First came the time-storm, which erased half the population. Then came the dinosaur apocalypse. Welcome to the world of the Flashback, a world in which man's cities have become overgrown jungles and extinct animals wander the ruins. You can survive here, if you're lucky, and if you're not in the wrong place at the wrong time--which is everywhere and all the time. But what you'll never do is remain the same, for this is a world whose very purpose is to challenge you: for better or for worse. In short, it is a world where anything can and will happen. So take a deep dive into these loosely connected tales of the Dinosaur Apocalypse (each of which can be read individually or as a part of the greater saga): tales of wonder and terror, death and survival, blood and beauty. Do it today, before the apocalypse comes.
"Jesus.

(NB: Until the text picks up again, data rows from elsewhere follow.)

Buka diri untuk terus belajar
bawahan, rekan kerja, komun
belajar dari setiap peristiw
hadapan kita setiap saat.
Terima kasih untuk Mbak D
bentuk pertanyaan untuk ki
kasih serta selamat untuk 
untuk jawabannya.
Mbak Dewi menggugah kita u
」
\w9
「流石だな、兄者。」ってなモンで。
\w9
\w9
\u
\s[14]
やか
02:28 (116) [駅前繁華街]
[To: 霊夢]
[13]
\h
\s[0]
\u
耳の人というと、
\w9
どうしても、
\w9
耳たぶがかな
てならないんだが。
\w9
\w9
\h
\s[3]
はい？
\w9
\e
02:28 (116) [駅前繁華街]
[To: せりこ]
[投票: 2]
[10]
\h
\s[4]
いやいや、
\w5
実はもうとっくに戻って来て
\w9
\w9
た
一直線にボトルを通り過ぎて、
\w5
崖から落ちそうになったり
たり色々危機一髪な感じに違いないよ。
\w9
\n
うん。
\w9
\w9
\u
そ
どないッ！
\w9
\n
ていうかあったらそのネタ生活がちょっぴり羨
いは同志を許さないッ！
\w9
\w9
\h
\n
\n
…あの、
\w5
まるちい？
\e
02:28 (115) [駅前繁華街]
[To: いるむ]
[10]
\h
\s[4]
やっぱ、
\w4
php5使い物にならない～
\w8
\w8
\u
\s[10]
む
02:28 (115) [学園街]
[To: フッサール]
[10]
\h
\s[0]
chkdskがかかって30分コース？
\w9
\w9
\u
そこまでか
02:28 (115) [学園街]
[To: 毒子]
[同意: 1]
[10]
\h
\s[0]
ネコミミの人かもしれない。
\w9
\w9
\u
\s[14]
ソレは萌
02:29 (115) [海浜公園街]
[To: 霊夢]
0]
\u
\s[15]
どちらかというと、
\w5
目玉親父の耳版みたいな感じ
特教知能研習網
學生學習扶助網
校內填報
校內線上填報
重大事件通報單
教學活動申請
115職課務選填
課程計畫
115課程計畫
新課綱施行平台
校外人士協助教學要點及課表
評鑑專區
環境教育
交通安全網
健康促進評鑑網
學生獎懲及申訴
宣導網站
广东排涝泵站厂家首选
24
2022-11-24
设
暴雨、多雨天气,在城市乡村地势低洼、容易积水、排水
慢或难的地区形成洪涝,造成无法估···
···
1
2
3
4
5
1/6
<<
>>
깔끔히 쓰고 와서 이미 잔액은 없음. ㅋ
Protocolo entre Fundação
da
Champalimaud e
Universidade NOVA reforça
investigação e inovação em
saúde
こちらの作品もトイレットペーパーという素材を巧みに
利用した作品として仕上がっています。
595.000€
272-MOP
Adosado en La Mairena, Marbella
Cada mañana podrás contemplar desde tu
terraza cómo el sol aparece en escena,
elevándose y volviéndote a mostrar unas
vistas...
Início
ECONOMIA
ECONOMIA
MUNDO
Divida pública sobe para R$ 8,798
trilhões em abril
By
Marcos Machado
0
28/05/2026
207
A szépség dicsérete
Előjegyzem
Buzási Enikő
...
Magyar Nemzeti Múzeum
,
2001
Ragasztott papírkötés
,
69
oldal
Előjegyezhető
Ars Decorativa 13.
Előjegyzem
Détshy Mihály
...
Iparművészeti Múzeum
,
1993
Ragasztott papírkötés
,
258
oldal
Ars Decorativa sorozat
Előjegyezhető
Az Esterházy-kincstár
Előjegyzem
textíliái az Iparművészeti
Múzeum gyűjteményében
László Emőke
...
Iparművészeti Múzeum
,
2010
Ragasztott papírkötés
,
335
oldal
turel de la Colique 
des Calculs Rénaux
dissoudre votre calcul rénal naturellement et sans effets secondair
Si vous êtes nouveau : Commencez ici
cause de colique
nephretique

Just—Jesus," said Amelia, staring at the decomposing body. "How long do you think it's been here?"
I examined it where it was sprawled on the back porch, facing the ocean, its skin blackened and clinging to the bones—like it had been vacuum sealed—its wispy hair fluttering. "Hard to say. Few weeks. Maybe a month." I batted away the flies. "Long enough for the organs to liquify."
"How—how do you know?"
I studied the holes in its head, a smaller one which was about the size of a dime and a larger, more cavernous one—the exit wound. "Because, otherwise, there'd be brains all over." I stepped over it and picked up the gun, checked its chamber. "There's still bullets in it."
She stared at me tentatively as I closed the chamber and gripped the weapon in both hands—neither of us saying anything. At last I nodded to the back door—the screen of which banged back and forth in the wind—and tried to brace myself. "You ready?"
She shook her head.
"Let's go," I said.
And then she was holding the screen as I inched forward and gripped the knob—turning it slowly, carefully, easing the door open. Stepping into a room which was dark as pitch; which reeked of cat piss and despair.